CEO hat on: if this was a senior employee then I would be having one of those crucial conversations about performance. If it was a junior employee, I’d be talking to their manager to figure out whether we have a mentoring problem, a manager problem, or a process problem that let this move forward.
This is the governance trap: a weaker verifier can generate confident critique while compounding errors.
A workflow that converged
After that, I threw away the mid-grade model and used a second high-end thinking model. Its first pass was way off, which forced a pivot: instead of “AI vs TurboTax,” I ran “AI vs AI.”
I used two different frontier high-end models to reconcile against each other, and I had them produce interim work product that another AI, or a human, could actually audit. In the case of taxes, that means the full workbooks/workpapers, not just the final forms.
I gave the models strict instructions: neither output is to be trusted by default; compare, contrast, improve; and explicitly flag contradictions that can’t be resolved.
They effectively converged. Most discrepancies ended up being rounding differences, implementation details, or subtle differences rooted in tax law changes after the model B’s pre-training cutoff. The good lawyers always called this de minimis which I always translated as “figuring this out will cost more than it will save so please Mike don’t ask expensive questions like a junior engineer”.

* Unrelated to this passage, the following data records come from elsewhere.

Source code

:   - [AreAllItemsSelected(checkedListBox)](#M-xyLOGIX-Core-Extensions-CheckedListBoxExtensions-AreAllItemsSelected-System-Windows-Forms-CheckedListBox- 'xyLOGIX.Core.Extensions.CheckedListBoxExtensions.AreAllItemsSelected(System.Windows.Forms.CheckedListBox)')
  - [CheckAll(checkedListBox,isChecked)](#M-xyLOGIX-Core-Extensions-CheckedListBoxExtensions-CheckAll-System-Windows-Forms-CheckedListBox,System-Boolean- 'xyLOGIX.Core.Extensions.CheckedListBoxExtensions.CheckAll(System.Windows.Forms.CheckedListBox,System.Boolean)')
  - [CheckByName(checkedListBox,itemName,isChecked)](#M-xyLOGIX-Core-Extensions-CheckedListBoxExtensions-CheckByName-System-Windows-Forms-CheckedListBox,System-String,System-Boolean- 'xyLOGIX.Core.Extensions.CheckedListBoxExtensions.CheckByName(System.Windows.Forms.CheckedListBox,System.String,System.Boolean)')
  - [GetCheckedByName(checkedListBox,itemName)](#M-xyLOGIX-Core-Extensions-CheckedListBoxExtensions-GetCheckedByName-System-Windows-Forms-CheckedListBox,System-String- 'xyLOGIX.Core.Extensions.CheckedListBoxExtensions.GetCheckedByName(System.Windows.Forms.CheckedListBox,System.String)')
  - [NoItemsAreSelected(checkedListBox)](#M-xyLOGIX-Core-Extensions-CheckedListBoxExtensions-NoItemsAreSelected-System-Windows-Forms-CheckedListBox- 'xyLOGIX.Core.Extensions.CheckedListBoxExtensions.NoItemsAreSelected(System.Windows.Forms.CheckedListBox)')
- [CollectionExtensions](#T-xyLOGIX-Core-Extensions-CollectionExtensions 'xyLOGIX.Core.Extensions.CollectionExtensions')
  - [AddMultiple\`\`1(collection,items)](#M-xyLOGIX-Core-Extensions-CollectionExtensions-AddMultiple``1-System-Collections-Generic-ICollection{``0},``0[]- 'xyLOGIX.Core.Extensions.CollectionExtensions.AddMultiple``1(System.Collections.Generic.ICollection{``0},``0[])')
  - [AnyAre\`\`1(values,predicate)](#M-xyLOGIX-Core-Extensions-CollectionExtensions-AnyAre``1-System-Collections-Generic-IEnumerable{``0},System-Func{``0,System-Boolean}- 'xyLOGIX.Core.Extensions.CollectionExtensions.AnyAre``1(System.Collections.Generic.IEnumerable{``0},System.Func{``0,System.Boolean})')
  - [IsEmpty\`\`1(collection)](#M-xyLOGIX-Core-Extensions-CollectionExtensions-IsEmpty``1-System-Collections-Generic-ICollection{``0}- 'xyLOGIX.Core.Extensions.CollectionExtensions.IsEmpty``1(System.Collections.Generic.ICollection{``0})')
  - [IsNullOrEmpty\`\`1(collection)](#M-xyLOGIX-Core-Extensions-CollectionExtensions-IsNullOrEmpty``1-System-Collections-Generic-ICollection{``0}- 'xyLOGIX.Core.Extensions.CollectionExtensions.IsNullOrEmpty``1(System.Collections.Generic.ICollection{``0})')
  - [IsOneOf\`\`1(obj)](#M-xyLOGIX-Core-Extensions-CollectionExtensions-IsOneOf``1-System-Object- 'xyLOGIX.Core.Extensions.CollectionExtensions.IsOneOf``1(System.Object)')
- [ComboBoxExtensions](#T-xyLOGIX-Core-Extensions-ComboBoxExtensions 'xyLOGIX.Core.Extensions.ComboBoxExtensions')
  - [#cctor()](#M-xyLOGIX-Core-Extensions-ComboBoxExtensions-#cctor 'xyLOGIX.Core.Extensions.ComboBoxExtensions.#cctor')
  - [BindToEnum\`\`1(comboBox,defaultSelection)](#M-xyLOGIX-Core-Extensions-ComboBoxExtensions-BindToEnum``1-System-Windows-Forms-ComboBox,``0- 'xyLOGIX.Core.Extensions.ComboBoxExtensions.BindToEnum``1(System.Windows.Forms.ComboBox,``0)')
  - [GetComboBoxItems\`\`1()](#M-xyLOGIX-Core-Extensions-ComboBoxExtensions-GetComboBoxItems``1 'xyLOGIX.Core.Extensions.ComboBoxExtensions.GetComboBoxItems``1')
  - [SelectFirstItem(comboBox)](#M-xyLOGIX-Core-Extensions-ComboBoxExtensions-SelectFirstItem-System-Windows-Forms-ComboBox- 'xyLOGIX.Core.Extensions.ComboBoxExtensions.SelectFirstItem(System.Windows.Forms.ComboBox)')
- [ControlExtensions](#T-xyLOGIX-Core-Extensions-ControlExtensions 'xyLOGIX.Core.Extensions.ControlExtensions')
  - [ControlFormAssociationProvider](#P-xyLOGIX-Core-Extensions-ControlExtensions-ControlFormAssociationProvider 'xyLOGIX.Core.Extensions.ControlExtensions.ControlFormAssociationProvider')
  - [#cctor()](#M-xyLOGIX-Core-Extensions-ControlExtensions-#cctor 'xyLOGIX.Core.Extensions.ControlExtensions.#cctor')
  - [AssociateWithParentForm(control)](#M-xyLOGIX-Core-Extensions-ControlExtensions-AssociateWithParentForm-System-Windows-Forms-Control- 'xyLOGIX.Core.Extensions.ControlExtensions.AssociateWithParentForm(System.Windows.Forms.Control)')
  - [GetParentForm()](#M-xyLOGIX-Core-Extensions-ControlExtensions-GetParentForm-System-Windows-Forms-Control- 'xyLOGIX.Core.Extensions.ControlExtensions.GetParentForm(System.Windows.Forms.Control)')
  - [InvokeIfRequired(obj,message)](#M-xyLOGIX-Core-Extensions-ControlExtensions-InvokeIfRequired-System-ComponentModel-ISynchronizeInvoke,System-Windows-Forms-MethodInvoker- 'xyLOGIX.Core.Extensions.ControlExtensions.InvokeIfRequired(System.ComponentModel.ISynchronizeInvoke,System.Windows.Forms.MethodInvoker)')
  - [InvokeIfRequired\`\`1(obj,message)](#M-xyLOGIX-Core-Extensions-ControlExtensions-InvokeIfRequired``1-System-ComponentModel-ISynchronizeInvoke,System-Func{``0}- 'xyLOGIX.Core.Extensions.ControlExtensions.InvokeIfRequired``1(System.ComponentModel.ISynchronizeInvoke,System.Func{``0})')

In the end, using two AIs to check each other’s work got me closer to a coherent, explainable tax return than me trying to brute-force it through TurboTax alone. Applying the same two-AI process for future year tax planning also converged towards much better answers with fewer errors. After they self-reconciled, they identified some future year optimizations that I had not thought about and ruled out some over-optimizations which I incorrectly assumed would have been beneficial.
The conclusion I’m willing to sign my name to
Would I sign and submit the final work product from either model?
I would sign it with confidence. But I wouldn’t submit it without a knowledgeable human expert on call for a potential in-person IRS audit.
If the IRS decides to conduct an in-person audit, I need someone who can respond fast, explain the compliance, and handle the back-and-forth without waiting on fifty minutes of AI inference time. If two AIs enter the IRS thunderdome, the CPA is still the one who walks out.
Here’s what I’m concluding for managing AI-native processes in domains where there is no definitive “right answer” and no pass/fail test suite:
I need two distinct peer-level AIs to independently generate and then verify/critique each other’s work, with auditable interim artifacts (workbooks/workpapers), OR
I need a domain expert to manage the AI-native process in their domain, using AI as an accelerator but not the definitive authority.
If you’re building an AI-first org, this is the real work: designing the verification layer, and the escalation path. AI doesn’t change the accountability model. You are still accountable for the organization whether it’s AI-First or Human-First.





It’d be interesting to see how this (and other) workflows perform on past years’ tax returns. Presumably you’d have a better ground truth answer there.